Wie viel Ungleichheit lässt sich legitimieren?

Mit diesem versuchte der Denker seinerzeit auszuloten, wie viel Ungleichheit in einer Gesellschaft aus Trägerinnen und Trägern gleicher Grundfreiheiten normativ legitimiert werden kann. Seine Antwort: Ein sozioökonomisches Gefälle ist bloß dort gerechtfertigt, wo es auch und vor allem den Schwächsten der Gesellschaft zum relativen Vorteil gereicht.

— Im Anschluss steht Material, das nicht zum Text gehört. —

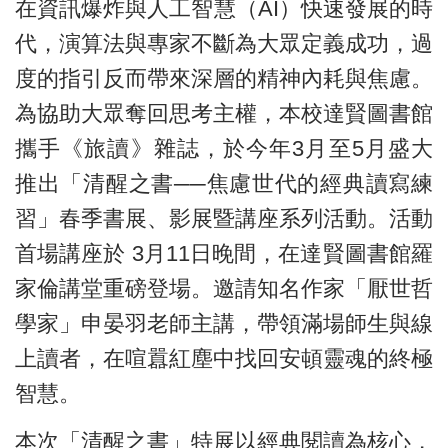
在資訊爆炸與人工智慧（AI）快速發展的時
代，演算法與專家不斷為大眾定義成功，過
度的指引反而帶來深層的精神內耗與焦慮。
為協助大眾奪回思考主權，本校達賢圖書館
攜手《旅讀》雜誌，於今年3月至5月盛大
推出「清醒之書──焦慮世代的經典讀寫練
習」春季書展、影展暨講座系列活動。活動
首場講座於 3月11日晚間，在達賢圖書館羅
家倫講堂重磅登場。邀請知名作家「厭世哲
學家」申晏羽老師主講，帶領滿場師生與線
上讀者，在喧囂紅塵中找回安頓靈魂的終極
智慧。
本次「清醒之書」特展以經典閱讀為核心，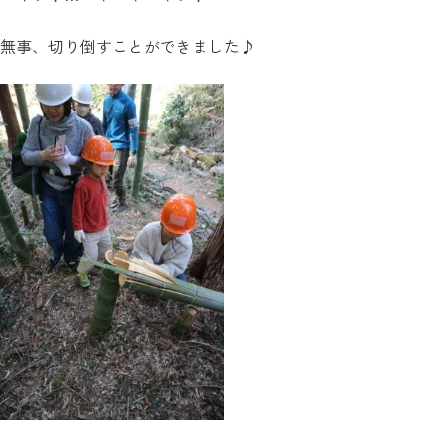
無事、切り倒すことができました♪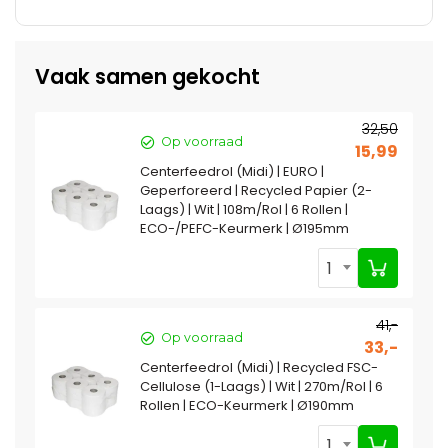
Vaak samen gekocht
32,50
Op voorraad
15,99
Centerfeedrol (Midi) | EURO |
Geperforeerd | Recycled Papier (2-
Laags) | Wit | 108m/Rol | 6 Rollen |
ECO-/PEFC-Keurmerk | Ø195mm
1
41,-
Op voorraad
33,-
Centerfeedrol (Midi) | Recycled FSC-
Cellulose (1-Laags) | Wit | 270m/Rol | 6
Rollen | ECO-Keurmerk | Ø190mm
1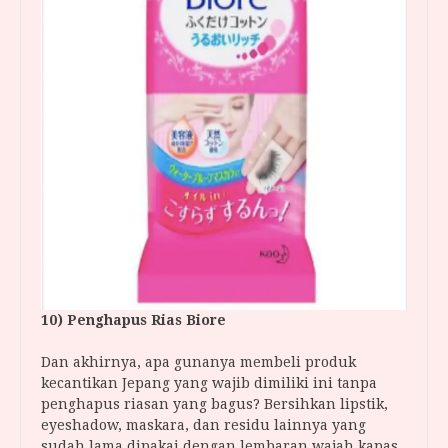
10) Penghapus Rias Biore
Dan akhirnya, apa gunanya membeli produk
kecantikan Jepang yang wajib dimiliki ini tanpa
penghapus riasan yang bagus? Bersihkan lipstik,
eyeshadow, maskara, dan residu lainnya yang
sudah lama dipakai dengan lembaran wajah kapas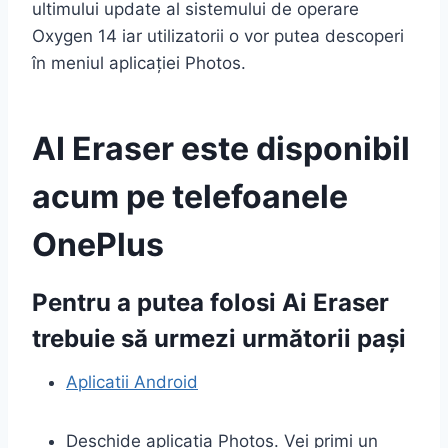
ultimului update al sistemului de operare
Oxygen 14 iar utilizatorii o vor putea descoperi
în meniul aplicației Photos.
AI Eraser este disponibil
acum pe telefoanele
OnePlus
Pentru a putea folosi Ai Eraser
trebuie să urmezi următorii pași
Aplicatii Android
Deschide aplicația Photos. Vei primi un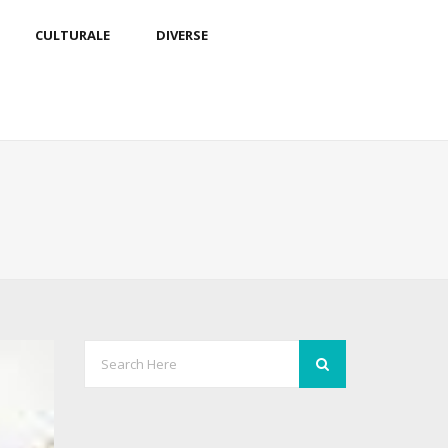
CULTURALE
DIVERSE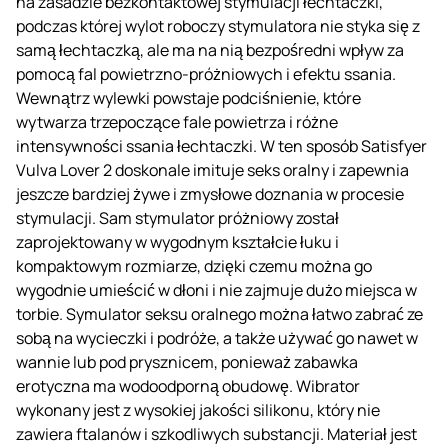
na zasadzie bezkontaktowej stymulacji łechtaczki,
podczas której wylot roboczy stymulatora nie styka się z
samą łechtaczką, ale ma na nią bezpośredni wpływ za
pomocą fal powietrzno-próżniowych i efektu ssania.
Wewnątrz wylewki powstaje podciśnienie, które
wytwarza trzepoczące fale powietrza i różne
intensywności ssania łechtaczki. W ten sposób Satisfyer
Vulva Lover 2 doskonale imituje seks oralny i zapewnia
jeszcze bardziej żywe i zmysłowe doznania w procesie
stymulacji. Sam stymulator próżniowy został
zaprojektowany w wygodnym kształcie łuku i
kompaktowym rozmiarze, dzięki czemu można go
wygodnie umieścić w dłoni i nie zajmuje dużo miejsca w
torbie. Symulator seksu oralnego można łatwo zabrać ze
sobą na wycieczki i podróże, a także używać go nawet w
wannie lub pod prysznicem, ponieważ zabawka
erotyczna ma wodoodporną obudowę. Wibrator
wykonany jest z wysokiej jakości silikonu, który nie
zawiera ftalanów i szkodliwych substancji. Materiał jest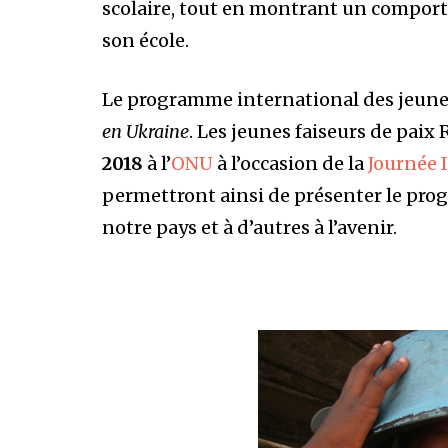
scolaire, tout en montrant un comport
son école.
Le programme international des jeunes
en Ukraine
. Les jeunes faiseurs de paix
2018
à l’
ONU
à l’occasion de la
Journée 
permettront ainsi de présenter le prog
notre pays et à d’autres à l’avenir.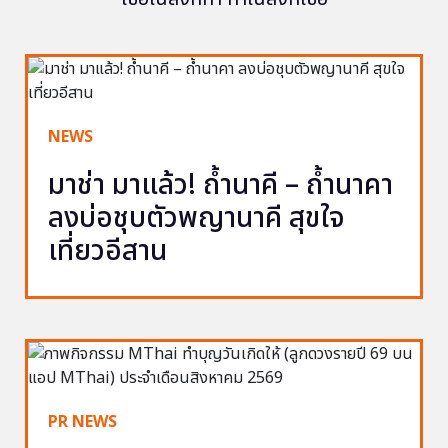
NEWS
มาช่า มาแล้ว! ถ้ำนาคี – ถ้ำนาคา
ลงบ่อชุบตัวพญานาคี สุขใจ
เที่ยวอีสาน
PR NEWS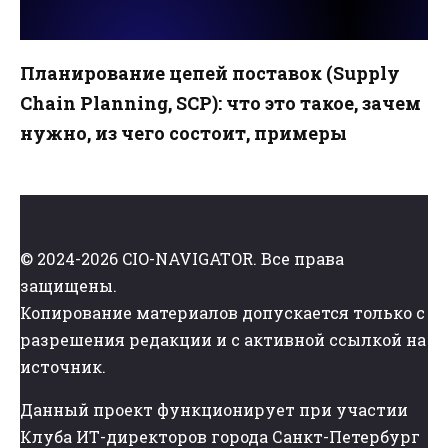
Планирование цепей поставок (Supply
Chain Planning, SCP): что это такое, зачем
нужно, из чего состоит, примеры
© 2024-2026 CIO-NAVIGATOR. Все права
защищены.
Копирование материалов допускается только с
разрешения редакции и с активной ссылкой на
источник.
Данный проект функционирует при участии
Клуба ИТ-директоров города Санкт-Петербург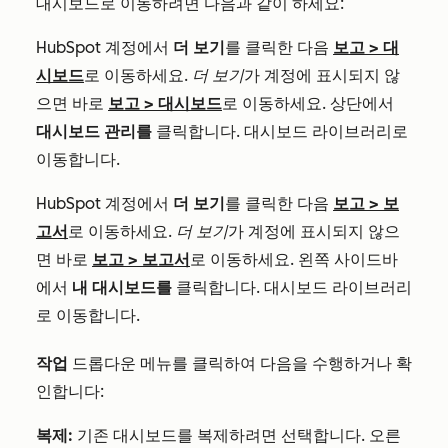
대시보드로 이동하려면 다음과 같이 하세요:
HubSpot 계정에서
더 보기
를 클릭한 다음
보고
>
대
시보드
로 이동하세요.
더 보기
가 계정에 표시되지 않
으면 바로
보고
>
대시보드
로 이동하세요. 상단에서
대시보드 관리를
클릭합니다. 대시보드 라이브러리로
이동합니다.
HubSpot 계정에서
더 보기
를 클릭한 다음
보고
>
보
고서
로 이동하세요.
더 보기
가 계정에 표시되지 않으
면 바로
보고
>
보고서
로 이동하세요. 왼쪽 사이드바
에서
내 대시보드를
클릭합니다. 대시보드 라이브러리
로 이동합니다.
작업
드롭다운 메뉴를 클릭하여 다음을 수행하거나 확
인합니다:
복제:
기존 대시보드를 복제하려면 선택합니다. 오른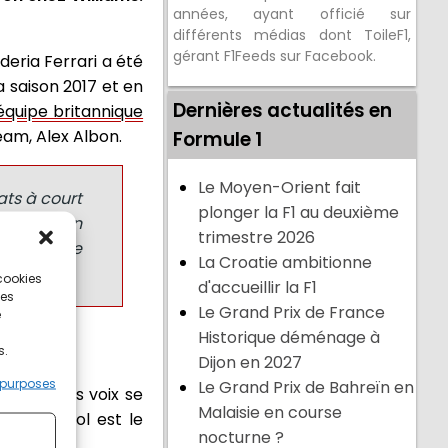
années, ayant officié sur
différents médias dont ToileF1,
gérant F1Feeds sur Facebook.
deria Ferrari a été
a saison 2017 et en
Dernières actualités en
'équipe britannique
Team, Alex Albon.
Formule 1
Le Moyen-Orient fait
ats à court
plonger la F1 au deuxième
ne décision
trimestre 2026
ai dû suivre
La Croatie ambitionne
 cookies
d'accueillir la F1
ces
Le Grand Prix de France
e
Historique déménage à
s.
Dijon en 2027
 purposes
Le Grand Prix de Bahreïn en
résil, des voix se
Malaisie en course
te espagnol est le
nocturne ?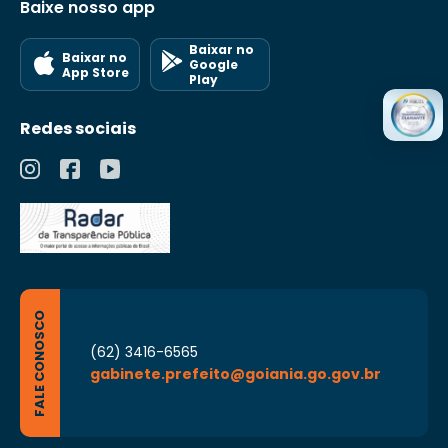
Baixe nosso app
Baixar no
Baixar no
Google
App Store
Play
Redes sociais
FALE CONOSCO
(62) 3416-6565
gabinete.prefeito@goiania.go.gov.br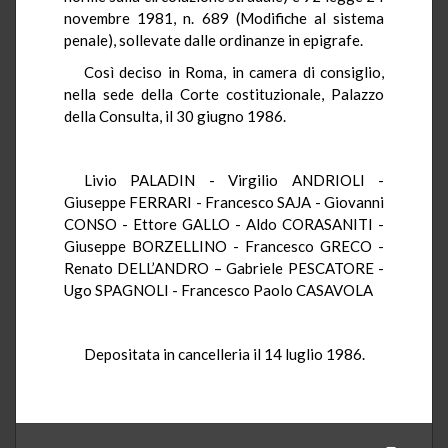
novembre 1981, n. 689 (Modifiche al sistema
penale), sollevate dalle ordinanze in epigrafe.
Così deciso in Roma, in camera di consiglio,
nella sede della Corte costituzionale, Palazzo
della Consulta, il 30 giugno 1986.
Livio PALADIN - Virgilio ANDRIOLI -
Giuseppe FERRARI - Francesco SAJA - Giovanni
CONSO - Ettore GALLO - Aldo CORASANITI -
Giuseppe BORZELLINO - Francesco GRECO -
Renato DELL’ANDRO – Gabriele PESCATORE -
Ugo SPAGNOLI - Francesco Paolo CASAVOLA
Depositata in cancelleria il 14 luglio 1986.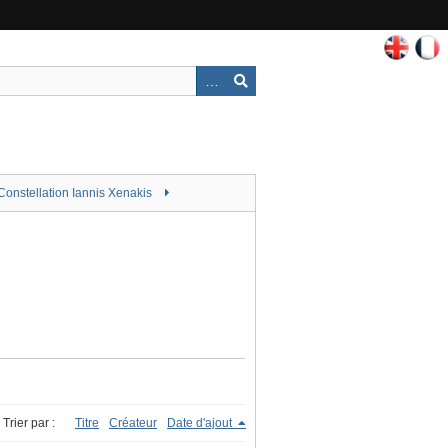
Constellation Iannis Xenakis
Trier par :
Titre
Créateur
Date d'ajout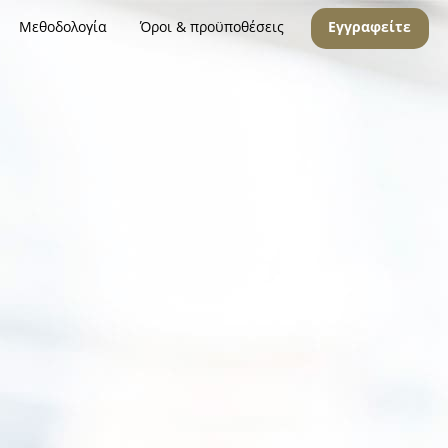
Μεθοδολογία
Όροι & προϋποθέσεις
Εγγραφείτε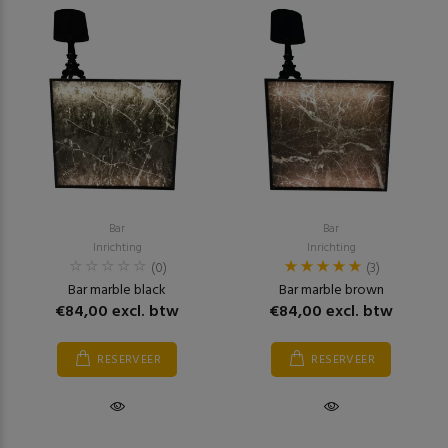
Bar
Bar
Inrichting
Inrichting
(0)
(3)
Bar marble black
Bar marble brown
€84,00 excl. btw
€84,00 excl. btw
RESERVEER
RESERVEER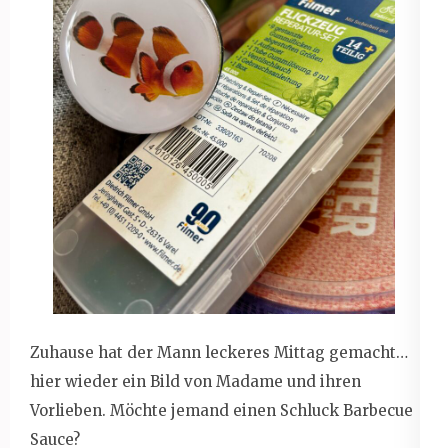
Zuhause hat der Mann leckeres Mittag gemacht…
hier wieder ein Bild von Madame und ihren
Vorlieben. Möchte jemand einen Schluck Barbecue
Sauce?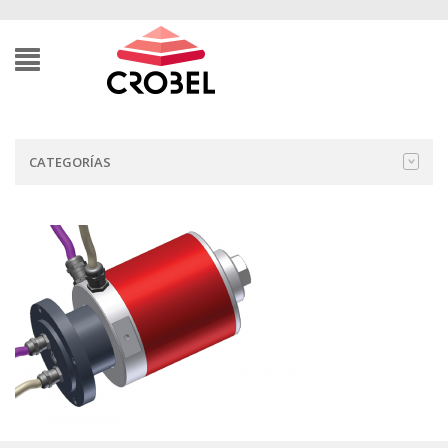
CATEGORÍAS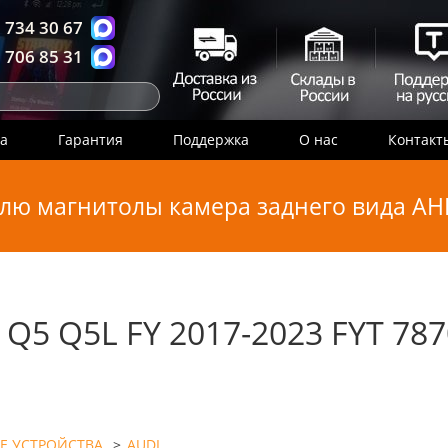
 734 30 67
 706 85 31
ка
Гарантия
Поддержка
О нас
Контакт
лю магнитолы камера заднего вида AHD
 Q5 Q5L FY 2017-2023 FYT 78
Е УСТРОЙСТВА
>
AUDI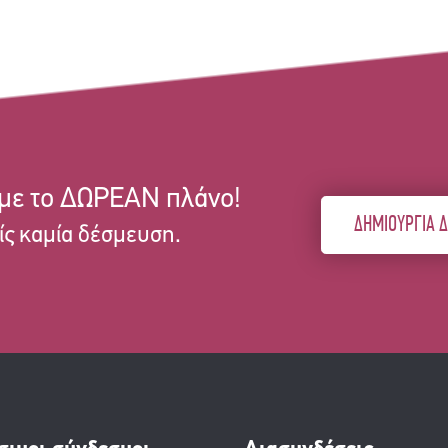
 με το ΔΩΡΕΑΝ πλάνο!
ΔΗΜΙΟΥΡΓΙΑ 
ίς καμία δέσμευση.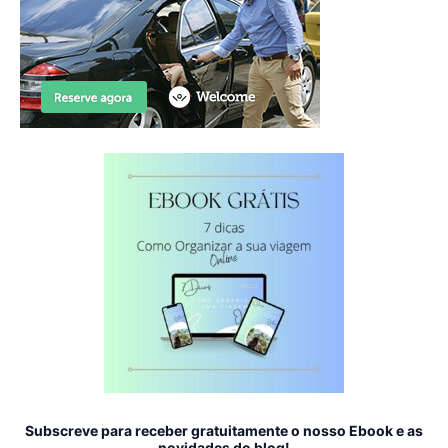
Subscreve para receber gratuitamente o nosso Ebook e as
novidades do blog!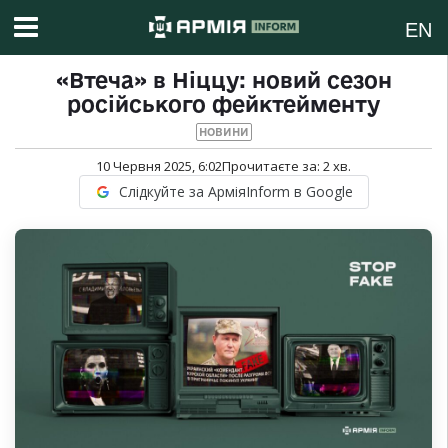
EN
«Втеча» в Ніццу: новий сезон
російського фейктейменту
НОВИНИ
10 Червня 2025, 6:02
Прочитаєте за:
2
хв.
Слідкуйте за АрміяInform в Google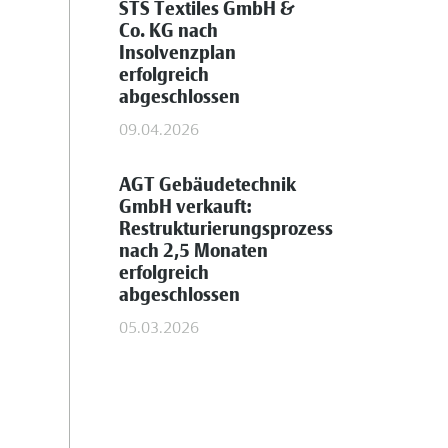
STS Textiles GmbH &
Co. KG nach
Insolvenzplan
erfolgreich
abgeschlossen
09.04.2026
AGT Gebäudetechnik
GmbH verkauft:
Restrukturierungsprozess
nach 2,5 Monaten
erfolgreich
abgeschlossen
05.03.2026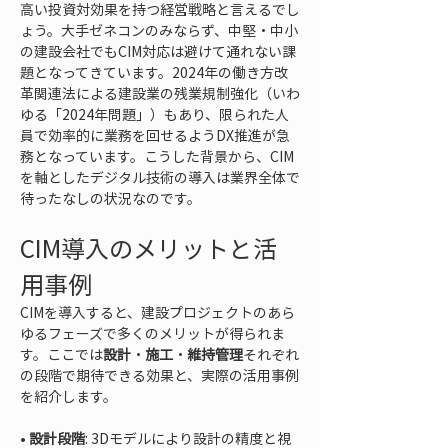
高い投資対効果を持つ経営戦略と言えるでし
ょう。大手ゼネコンのみならず、中堅・中小
の建設会社でもCIM対応は避けて通れない課
題となってきています。2024年の働き方改
革関連法による建設業の残業規制強化（いわ
ゆる「2024年問題」）もあり、限られた人
員で効率的に業務を回せるようDX推進が急
務となっています。こうした背景から、CIM
を軸としたデジタル技術の導入は業界全体で
待ったなしの状況なのです。
CIM導入のメリットと活
用事例
CIMを導入すると、建設プロジェクトのあら
ゆるフェーズで多くのメリットが得られま
す。ここでは
設計
・
施工
・
維持管理
それぞれ
の段階で期待できる効果と、実際の活用事例
を紹介します。
• 
設計段階
: 3Dモデルにより設計の精度と視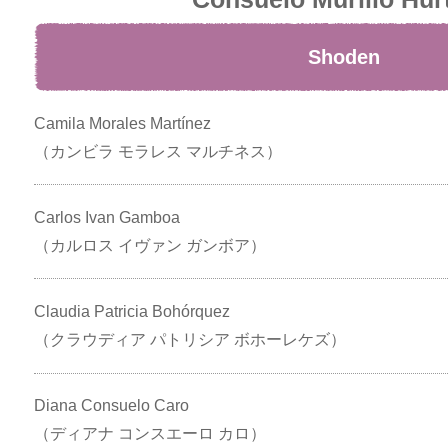
Shoden
Camila Morales Martínez
（カンビラ モラレス マルチネス）
Carlos Ivan Gamboa
（カルロス イヴァン ガンボア）
Claudia Patricia Bohórquez
（クラウディア パトリシア ボホーレケズ）
Diana Consuelo Caro
（ディアナ コンスエーロ カロ）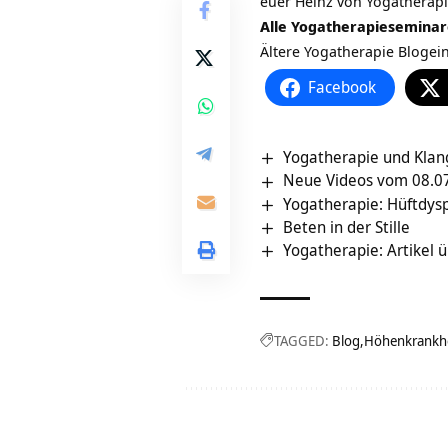
euer Heinz von Yogatherap
Alle Yogatherapieseminar
Ältere Yogatherapie Blogei
Facebook
Yogatherapie und Klan
Neue Videos vom 08.07
Yogatherapie: Hüftdys
Beten in der Stille
Yogatherapie: Artikel 
TAGGED:
Blog
Höhenkrankhe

Nicht von ungefähr wurde die vor allem in den USA bis heute wirkmächtige Theorie von John Rawls auch als ideologisches Trittbrett eines (neo-)liberalen Kapitalismus verstanden. Die irrige Vorstellung vom „Trickle Down“ – vom in den oberen Etagen akkumulierten Kapital, das wie ein warmer Sprühregen auch irgendwann das Erdgeschoss erreicht – ließ sich mit Rawls philosophisch beglaubigen. Danielle Allen versucht nun das komplexe Verhältnis von Freiheit und Gleichheit auf neue Weise auszutarieren. Das „Differenzprinzip“ will sie durch ein besseres Modell der „Differenz ohne Herrschaft“ ersetzen.

Der Ausgangspunkt ihrer Kritik ist die Feststellung, dass Rawls mit seinem Gedankenexperiment vom „Schleier des Nichtwissens“, in dem die Menschen ohne Kenntnis ihrer späteren gesellschaftlichen Position über einen Katalog irreduzibler Grundfreiheiten befinden, zwar der persönlichen Autonomie und den „negativen Freiheiten“, nicht aber der kollektiven Autonomie und den „positiven Freiheiten“ das Wort redet.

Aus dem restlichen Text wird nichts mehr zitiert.